# Cleaning products for Ibis White



## abz001 (Jun 15, 2008)

I need some advice on what cleaner/wax to get for the ibis white, usually get my mate to detail my car for me but this time i want to try it myself.

All advice gratefully recieved...


----------



## lofty (Apr 3, 2007)

I used this on my Ibis TT I had last year.I normally prefer wax to sealant,but this gave the best shine and gloss on White.http://www.cleanyourcar.co.uk/sealants/carlack-sealant-kit/prod_358.html


----------



## abz001 (Jun 15, 2008)

thanks Loafty I'll give that a try


----------



## NickP (May 6, 2002)

I've had great results on white with both the Jeffs Werkstat Acylic Range http://www.polishedbliss.co.uk/acatalog/werkstat-acrylic-kit-protect.html

And more recently the Zaino range works really well on white http://www.zainoeurope.com/


----------



## abz001 (Jun 15, 2008)

The data -

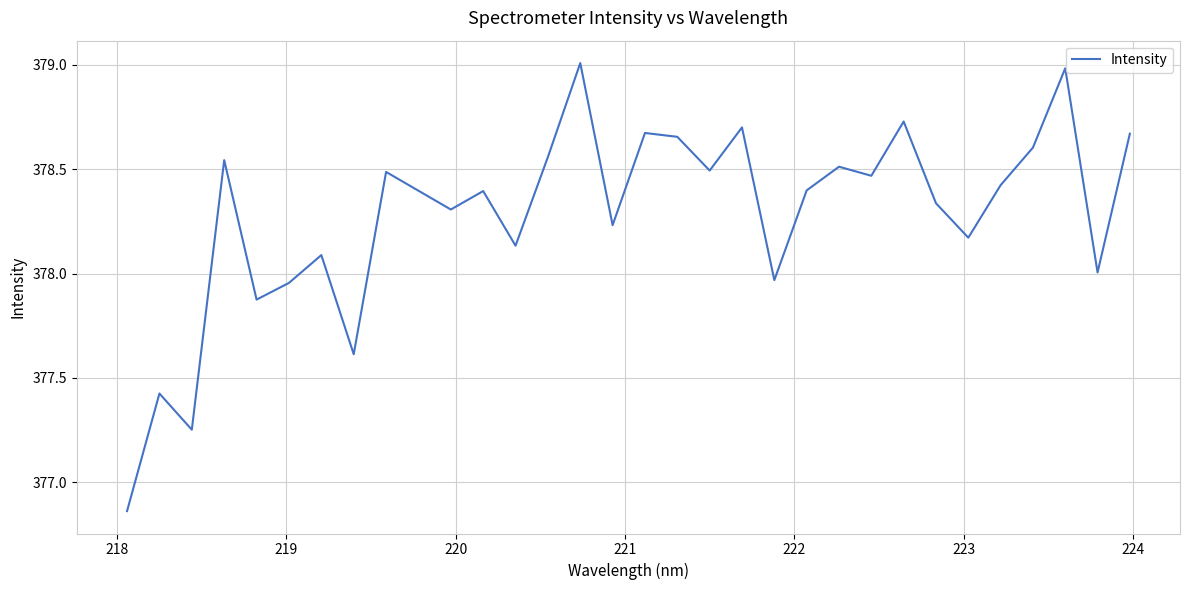

What is the difference between the maximum and minimum values?

2.1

Parts of the exercise -
1: Retype the passage of the thread on cleaning products for Ibis White from "I need some" up to and including "advice gratefully recieved...", character for character.
2: Write what comes next in the Ibis White cleaning thread, picking up from its final line.

Answers to the exercises -
1:
I need some advice on what cleaner/wax to get for the ibis white, usually get my mate to detail my car for me but this time i want to try it myself.

All advice gratefully recieved...

2:
intertesting  ill look into that further aswell... might pop onto polishedbliss to get tips


----------



## NickP (May 6, 2002)

abz001 said:


> intertesting  ill look into that further aswell... might pop onto polishedbliss to get tips


Pop in and see Clark - he'll sort you out


----------



## abz001 (Jun 15, 2008)

who is clark?!


----------



## NickP (May 6, 2002)

The detailer at Polished Bliss


----------



## abz001 (Jun 15, 2008)

Is he in Aberdeen?


----------



## NickP (May 6, 2002)

Yes, based at Polished Bliss's premises


----------



## abz001 (Jun 15, 2008)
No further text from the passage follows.